On-line version ISSN 1816-7950
Print version ISSN 0378-4738
RUKUNI, TT; MAREE, JP and CARLSSON, FHH. Investigation of carbonate dissolution for the separation of magnesium hydroxide and calcium sulphate in a magnesium hydroxide-calcium sulphate mixed sludge. Water SA [online]. 2015, vol.41, n.2, pp.253-262. ISSN 1816-7950. http://dx.doi.org/10.4314/wsa.v41i2.11.

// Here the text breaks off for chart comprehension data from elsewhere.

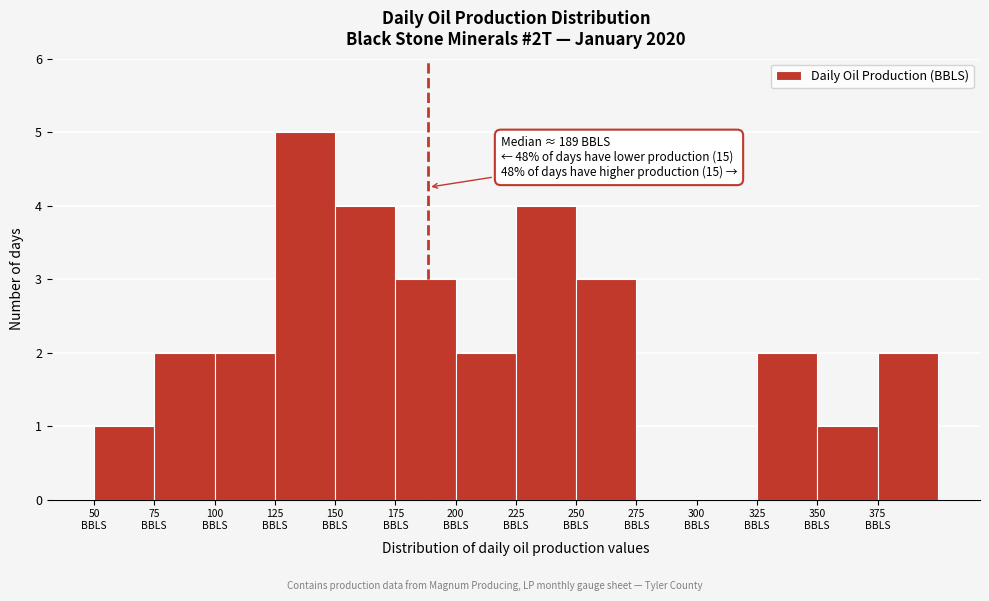

Which range on the x-axis has the tallest bar?

125 to 150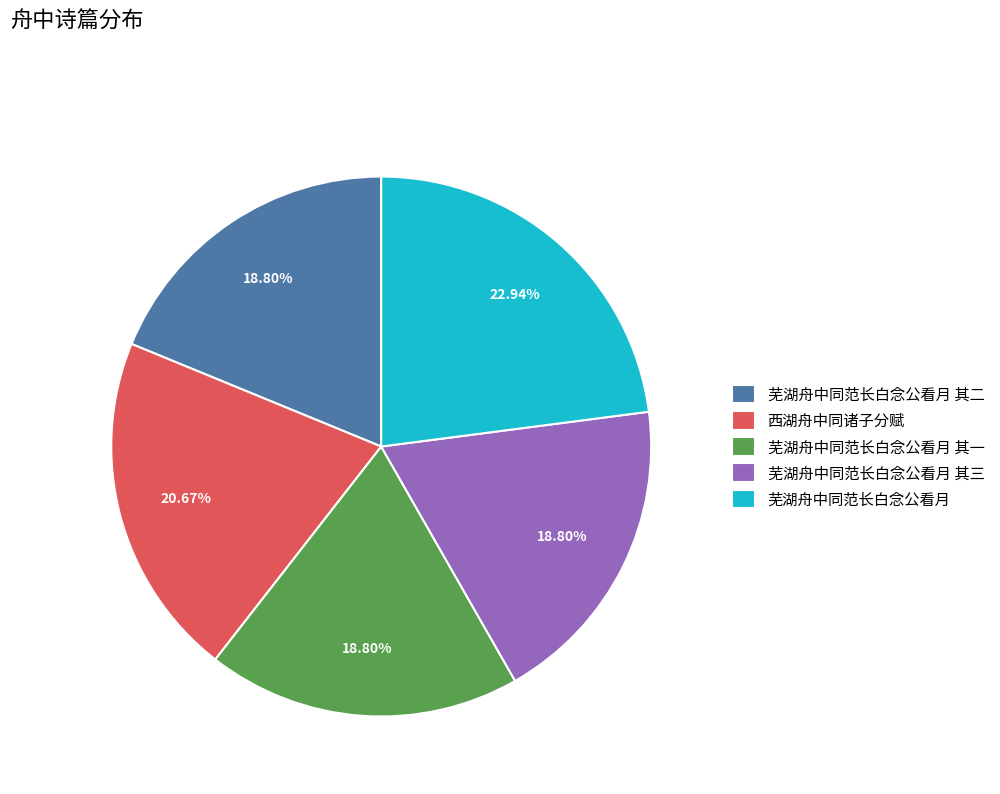

Is the sum of 西湖舟中同诸子分赋 and 芜湖舟中同范长白念公看月 其二 greater than half?

No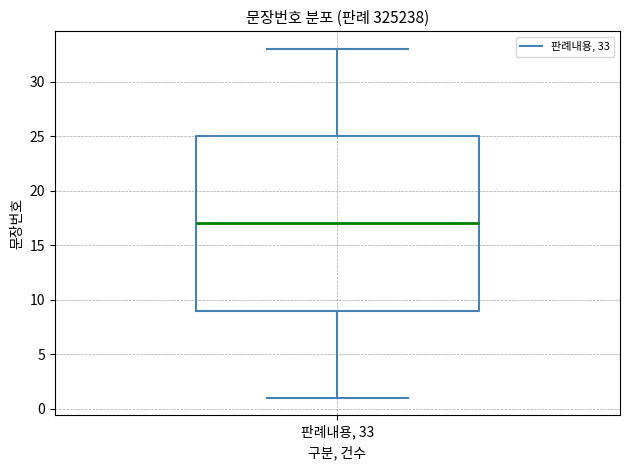

Read this box plot against the y-axis: the position of the median line, the range covered by the box, and the ends of both whiskers. The values are not printed on the chart, so give them approximately, as read against the axis.

median 17, box 9 to 25, whiskers 1 to 33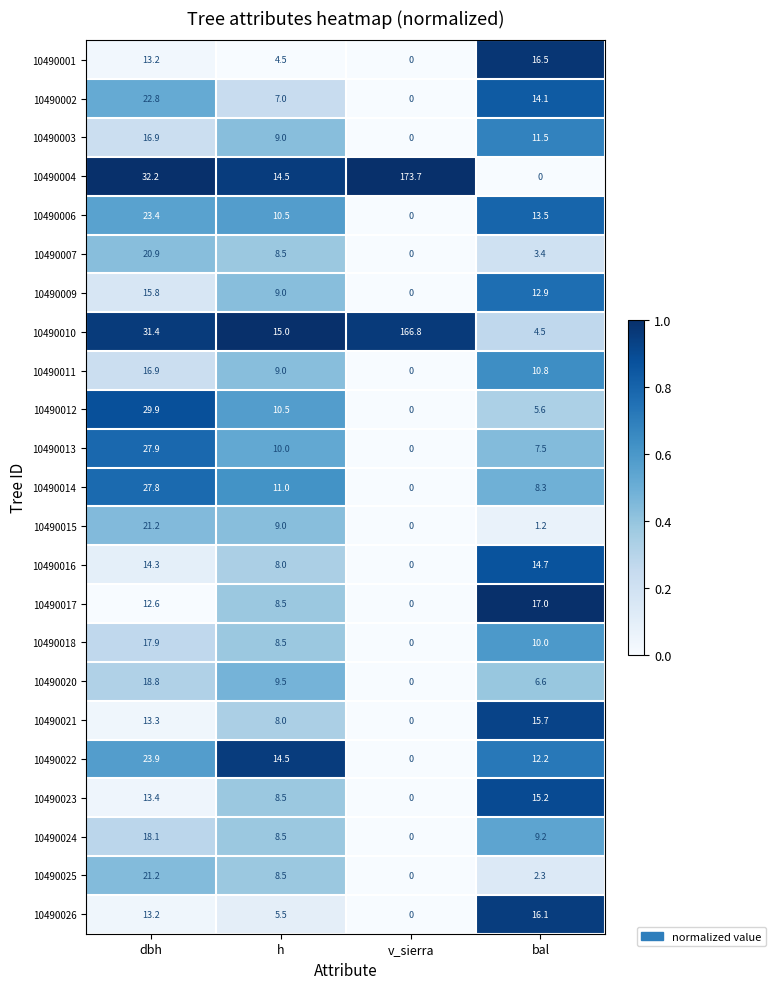

Which series changed the most between h and bal?

10490004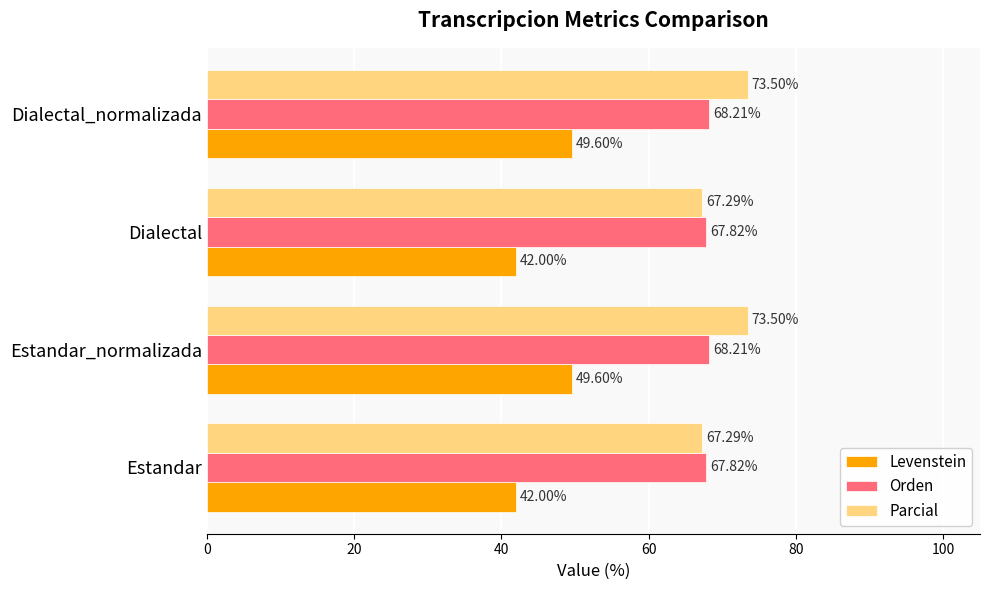

Is the value of Orden at Estandar_normalizada greater than the value of Parcial at Dialectal_normalizada?

No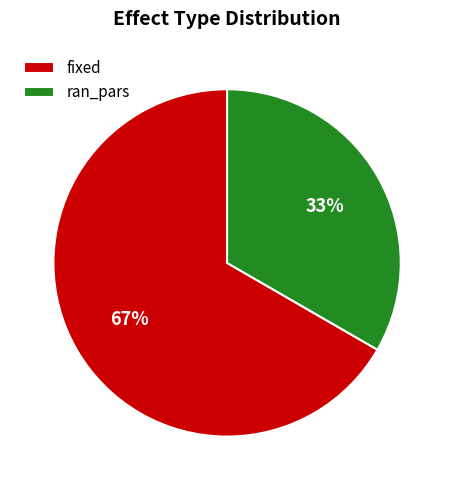

Combined, do fixed and ran_pars account for over 50%?

Yes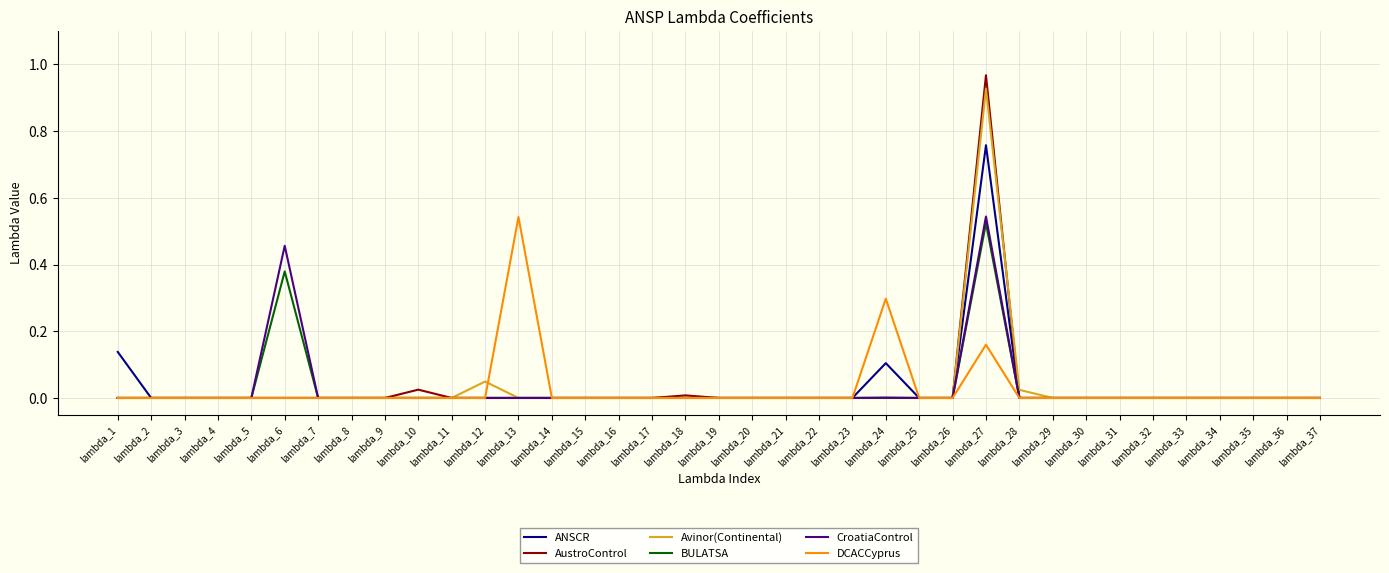

Is it true that Avinor(Continental) equals -0.3 at lambda_14?

False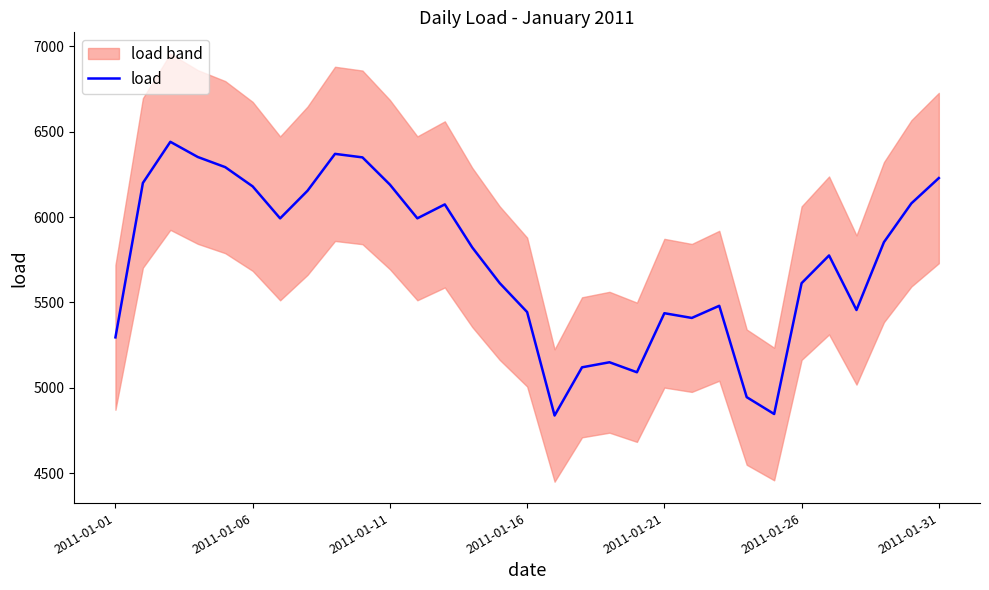

The value at 26 is 10059.8. True or false?

False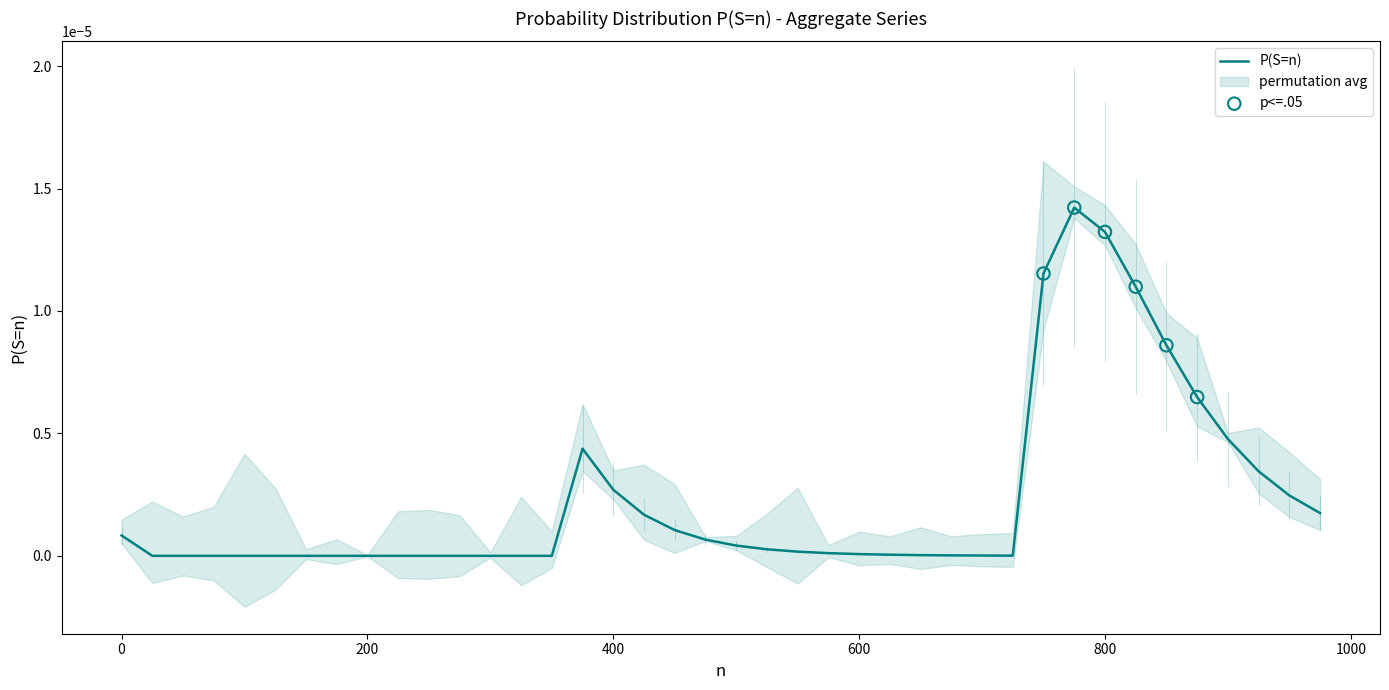

Between 75 and 25, which is larger?

75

South Africa is experiencing a large environmental problem due to uncontrolled discharge of acid mine water into public water courses. The need for neutralisation and desalination of acid mine drainage is a significant issue in South Africa and the sludges that result from mine wastewater treatment usually contain elevated levels of mixed contaminants derived from those originally contained in the wastewater. A more reasonable approach to ultimate sludge disposal is to view the sludge as a resource that can be recycled or reused. Carbon dioxide and a sludge mixture consisting of Mg(OH)2 and CaSO4.2H2O are by-products from acid mine drainage treatment processes. This study was carried out to explore the feasibility of separating Mg(OH)2 from CaSO4.2H2O through dissolution of Mg(OH)2 by accelerated carbonation in a pressurised, completely-mixed reactor. The effects of temperature and pressure, and of both together, on the dissolution of the sludge mixture with time were investigated. Parameters monitored included alkalinity, pH, conductivity and Ca2+, Mg2+ and SO42- concentrations. OLI Analyser Studio Version 9.0 software was used for modelling predictions of chemical speciation of the mixtures. The optimum separation capacity for the Mg(OH)2-CaSO4.2H2O sludge mixture was determined to be 99.34% Mg2+ and 0.05% Ca2+ in the aqueous phase when contacted with CO2 at a temperature of 5°C and pressure of 150 kPa. The model predictions were in agreement with the experimental findings. Temperature and pressure have a significant impact on the dissolution of the mixed sludges when contacted with CO2.
Keywords : Carbonation; gypsum; dissolution; reclamation; carbon dioxide; sludge disposal.